Bergdorf dévisagea son critique d’un air dubitatif.
— Êtes-vous en train de me menacer de mort, Ostrovski ?
— Pas-du-tout ! se défendit Ostrovski, au contraire : je vous sauve la vie tant que je le peux encore. Le peuple de New York aime Ostrovski !
— Mais mon vieux, arrêtez vos salades ! Les New-Yorkais se foutent de vous comme de leur première chemise. Ils ne savent plus qui vous êtes. Vous êtes complètement ringard.
— J’ai été le critique le plus craint de ces trente dernières années !
— Justement, il est temps d’en changer.
— Les lecteurs m’adorent ! Je suis…
— Dieu mais en mieux, le coupa le rédacteur en chef. Je connais votre slogan, Ostrovski. Vous êtes surtout trop vieux. Lâchez l’affaire. Il est l’heure de laisser la place à la nouvelle génération. Je suis désolé.
— Les acteurs se pissaient dessus rien qu’à me savoir dans le théâtre !
— Oui, mais ça, c’était avant, à l’époque du télégraphe et des ballons dirigeables !
Ostrovski se retint de ne pas lui envoyer une baffe en pleine figure. Il ne voulait pas se rabaisser à des coups. Il tourna les talons sans saluer, la pire des offenses selon lui. Il retourna dans son bureau, se fit apporter un carton par la secrétaire et y entassa ses plus précieux souvenirs avant de s’enfuir avec. De toute sa vie, il n’avait jamais été pareillement humilié.
Orphea était en ébullition. Entre la découverte du cadavre de Stephanie et l’annonce par le maire de l’annulation du feu d’artifice du 4 Juillet, la population était en émoi. Tandis que Derek et moi poursuivions l’enquête au bord du lac des Cerfs, Anna fut appelée en renfort à l’hôtel de ville où une manifestation venait de commencer. Devant le bâtiment municipal, un groupe de manifestants, tous des commerçants de la ville, s’étaient réunis pour réclamer le maintien du feu d’artifice. Ils agitaient des pancartes tout en se plaignant de la situation.

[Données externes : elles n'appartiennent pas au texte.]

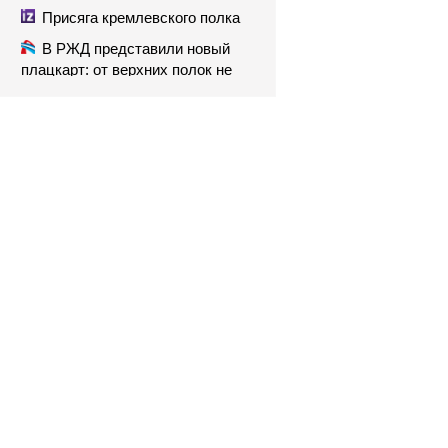
Присяга кремлевского полка
В РЖД представили новый
плацкарт: от верхних полок не
осталось и следа — теперь тьма
личного пространства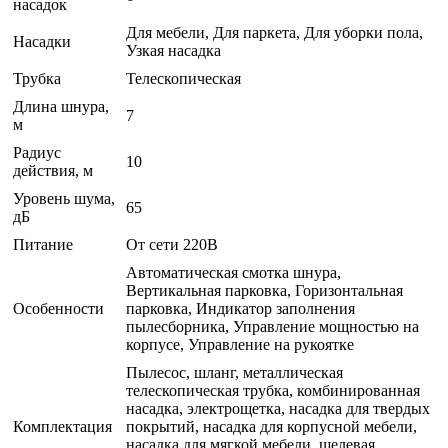
насадок
Для мебели, Для паркета, Для уборки пола,
Насадки
Узкая насадка
Трубка
Телескопическая
Длина шнура,
7
м
Радиус
10
действия, м
Уровень шума,
65
дБ
Питание
От сети 220В
Автоматическая смотка шнура,
Вертикальная парковка, Горизонтальная
Особенности
парковка, Индикатор заполнения
пылесборника, Управление мощностью на
корпусе, Управление на рукоятке
Пылесос, шланг, металлическая
телескопическая трубка, комбинированная
насадка, электрощетка, насадка для твердых
Комплектация
покрытий, насадка для корпусной мебели,
насадка для мягкой мебели, щелевая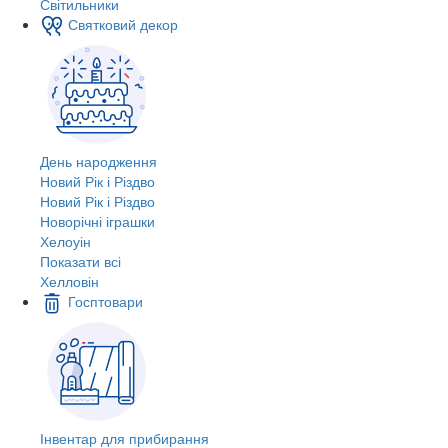
Світильники
Святковий декор
День народження
Новий Рік і Різдво
Новий Рік і Різдво
Новорічні іграшки
Хелоуін
Показати всі
Хелловін
Госптовари
Інвентар для прибирання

— S’il n’y a pas de feu d’artifice vendredi soir, moi je suis bon pour mettre la clé sous la porte, protesta un petit type chauve qui tenait un stand de nourriture mexicaine. C’est ma plus grosse soirée de la saison.
— Moi, j’ai fait des frais importants pour louer un emplacement sur la marina et engager du personnel, expliqua un autre. Est-ce que la mairie me remboursera si le feu d’artifice est annulé ?

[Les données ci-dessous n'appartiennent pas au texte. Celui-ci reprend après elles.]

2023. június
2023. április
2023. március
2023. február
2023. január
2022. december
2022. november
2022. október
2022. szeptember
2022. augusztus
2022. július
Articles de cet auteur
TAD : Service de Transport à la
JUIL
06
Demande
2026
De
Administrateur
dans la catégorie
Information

— Ce qui est arrivé à la petite Mailer est affreux, mais quel est le lien avec la fête nationale ? Chaque année des milliers de personnes viennent sur la marina pour voir le feu d’artifice. Ils arrivent de bonne heure, en profitent pour faire un tour dans les magasins de la rue principale, puis mangent dans les restaurants de la ville. S’il n’est pas maintenu, les gens ne viendront pas !
La manifestation était placide. Anna décida d’aller rejoindre le maire Brown dans son bureau du deuxième étage. Elle le trouva debout, face à la fenêtre. Il la salua tout en observant les manifestants.
— Les joies de la politique, Anna, lui dit-il. Avec ce meurtre qui secoue la ville, si je maintiens les festivités, je suis un sans-cœur, et si je les annule, je suis un inconscient qui pousse les commerçants à la ruine.
Il y eut un moment de silence. Anna finit par essayer de le réconforter un peu :
— Les gens vous aiment beaucoup ici, Alan…
— Malheureusement, Anna, je risque bien ne pas être réélu en septembre. Orphea n’est plus la ville qu’elle était et les habitants réclament du changement. J’ai besoin d’un café. Tu veux un café ?
— Volontiers, répondit-elle.
Anna pensait que le maire allait demander deux cafés à son assistante, mais il l’entraîna dans le couloir au bout duquel il y avait un distributeur de boissons chaudes. Il mit une pièce dans la machine. Un liquide noirâtre coula dans un gobelet en carton.